Abstract:Objective: The objective of this study is to develop a deep-learning based detection and diagnosis technique for carotid atherosclerosis using a portable freehand 3D ultrasound (US) imaging system. Methods: A total of 127 3D carotid artery datasets were acquired using a portable 3D US imaging system. A U-Net segmentation network was firstly applied to extract the carotid artery on 2D transverse frame, then a novel 3D reconstruction algorithm using fast dot projection (FDP) method with position regularization was proposed to reconstruct the carotid artery volume. Furthermore, a convolutional neural network was used to classify the healthy case and diseased case qualitatively. 3D volume analysis including longitudinal reprojection algorithm and stenosis grade measurement algorithm was developed to obtain the clinical metrics quantitatively.
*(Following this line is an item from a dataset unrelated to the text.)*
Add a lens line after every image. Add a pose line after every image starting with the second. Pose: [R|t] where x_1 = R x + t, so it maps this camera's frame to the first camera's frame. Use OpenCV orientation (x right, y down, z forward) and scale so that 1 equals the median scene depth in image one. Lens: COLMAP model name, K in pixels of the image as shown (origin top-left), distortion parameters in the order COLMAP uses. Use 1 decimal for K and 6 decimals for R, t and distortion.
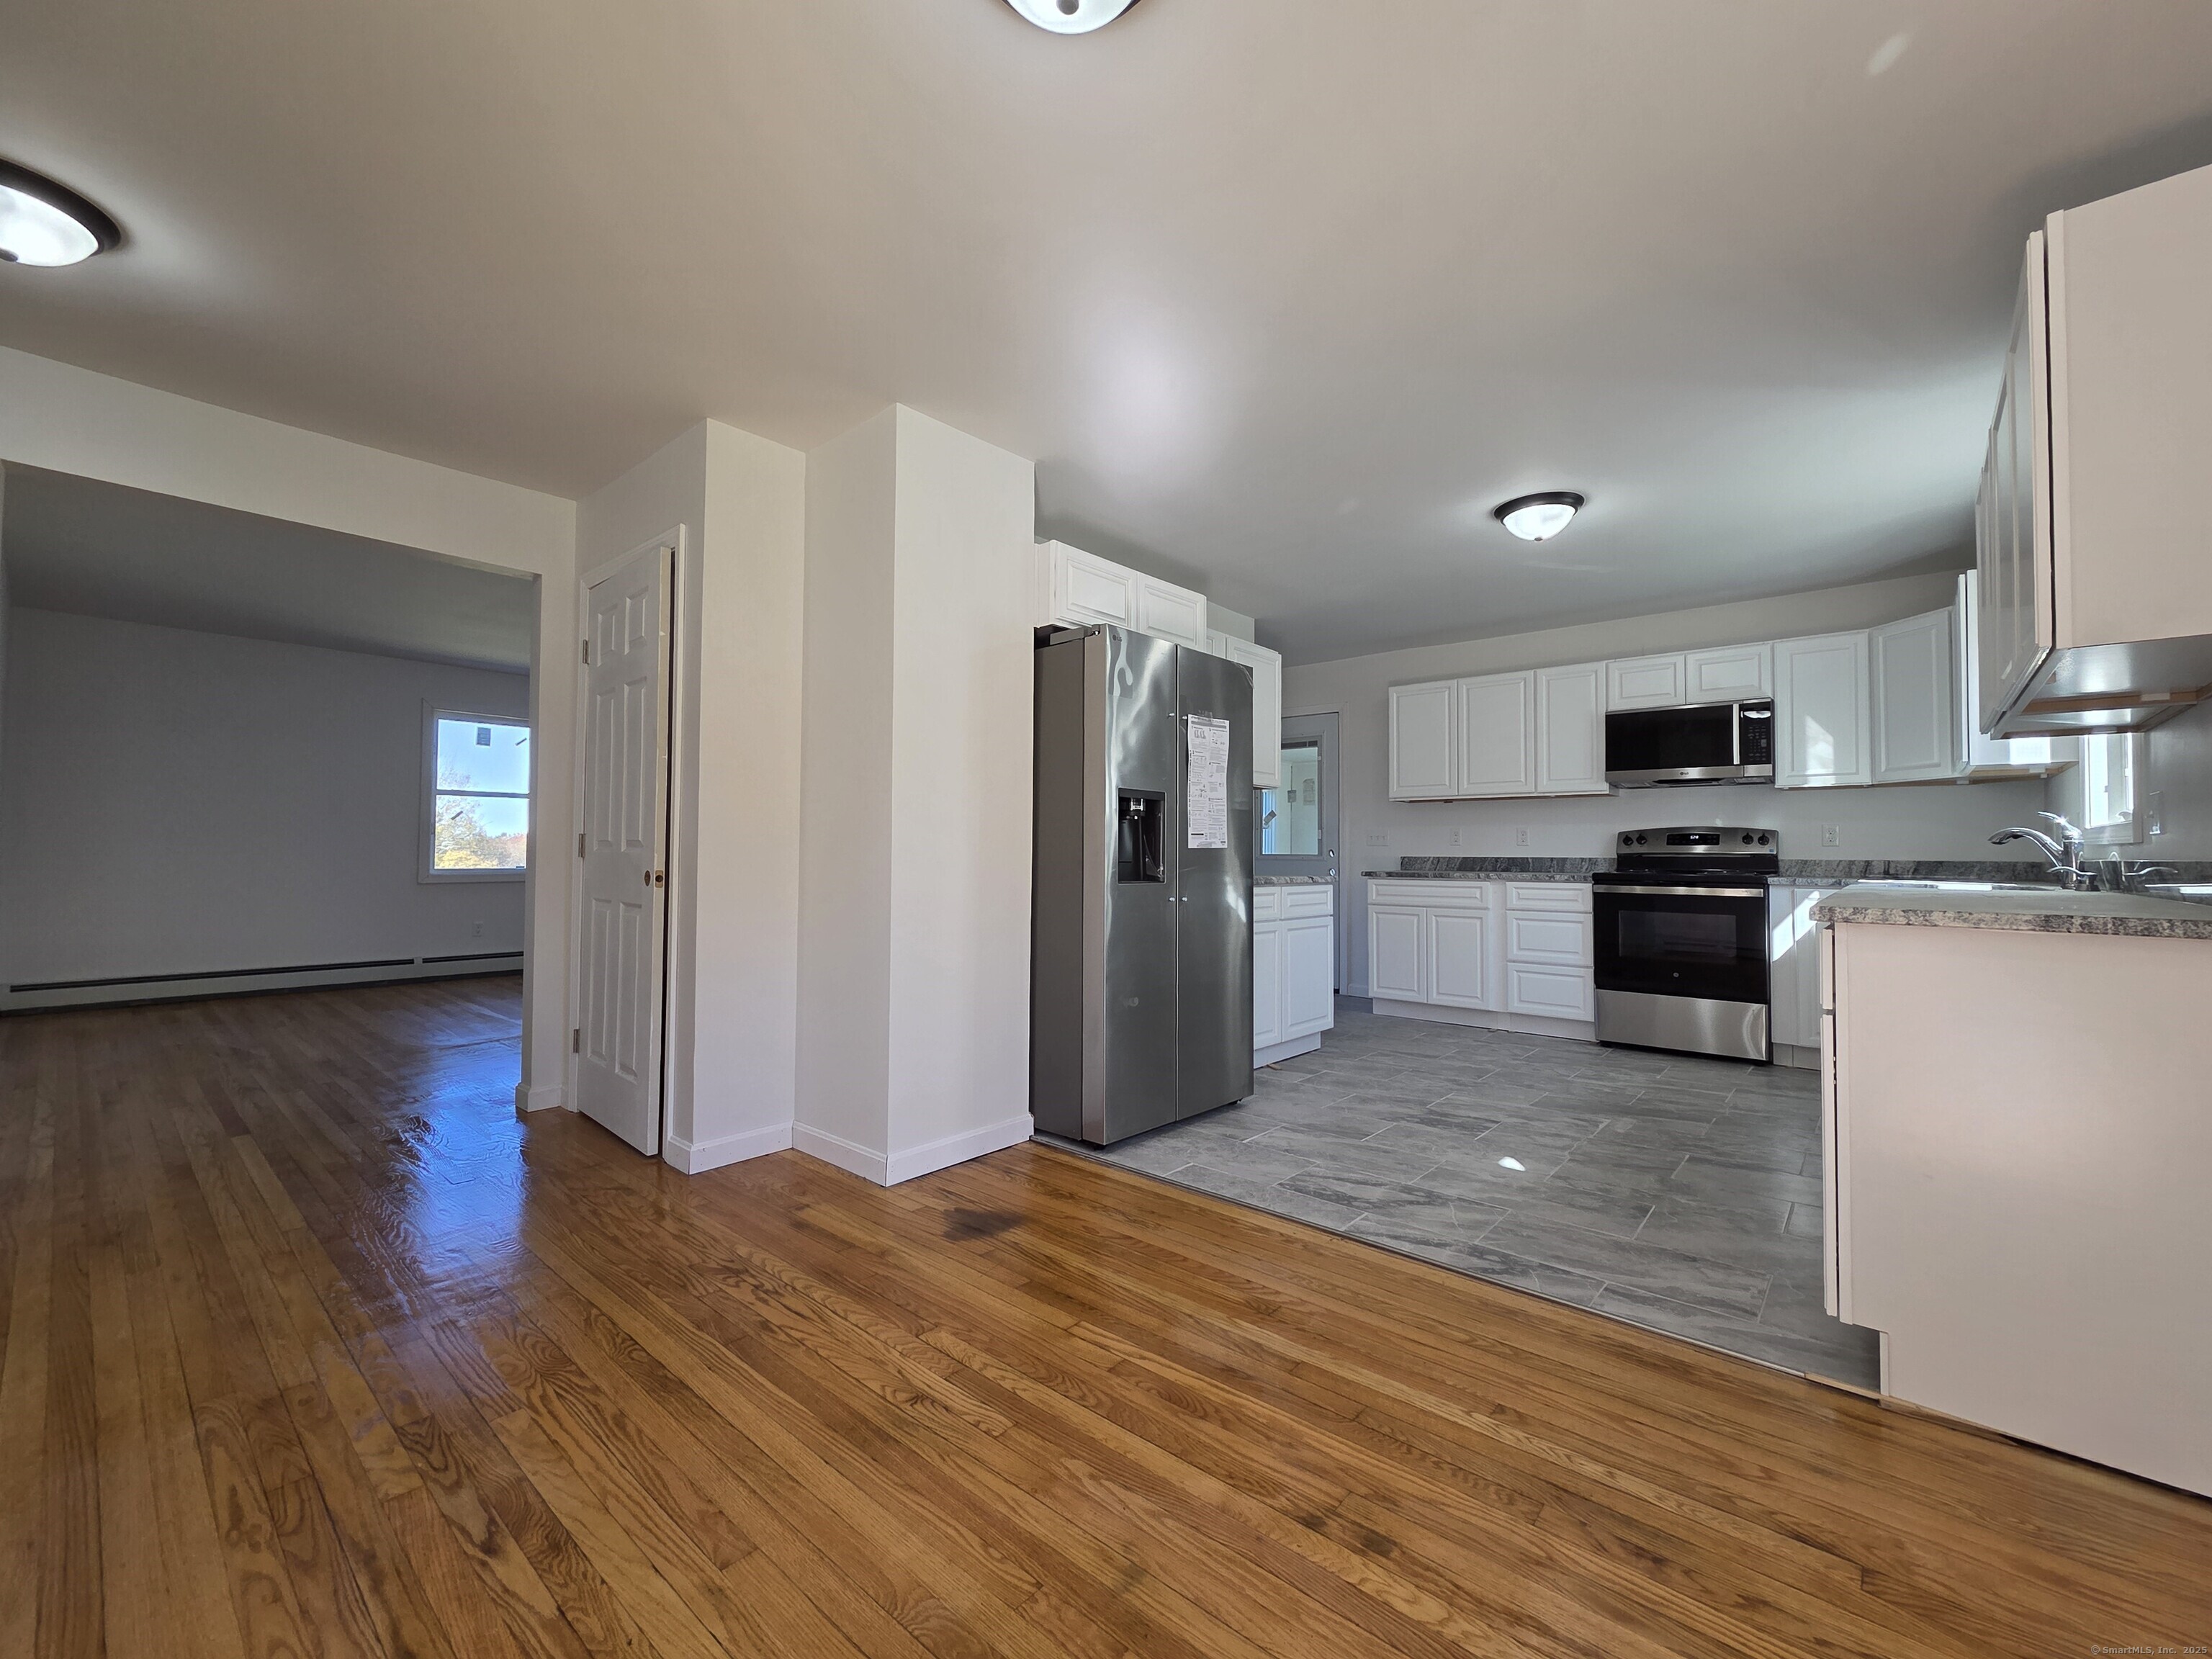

Results: The proposed system achieved sensitivity of 0.714, specificity of 0.851 and accuracy of 0.803 respectively in diagnosis of carotid atherosclerosis. The automatically measured stenosis grade illustrated good correlation (r=0.762) with the experienced expert measurement. Conclusion: the developed technique based on 3D US imaging can be applied to the automatic diagnosis of carotid atherosclerosis. Significance: The proposed deep-learning based technique was specially designed for a portable 3D freehand US system, which can provide carotid atherosclerosis examination more conveniently and decrease the dependence on clinician's experience.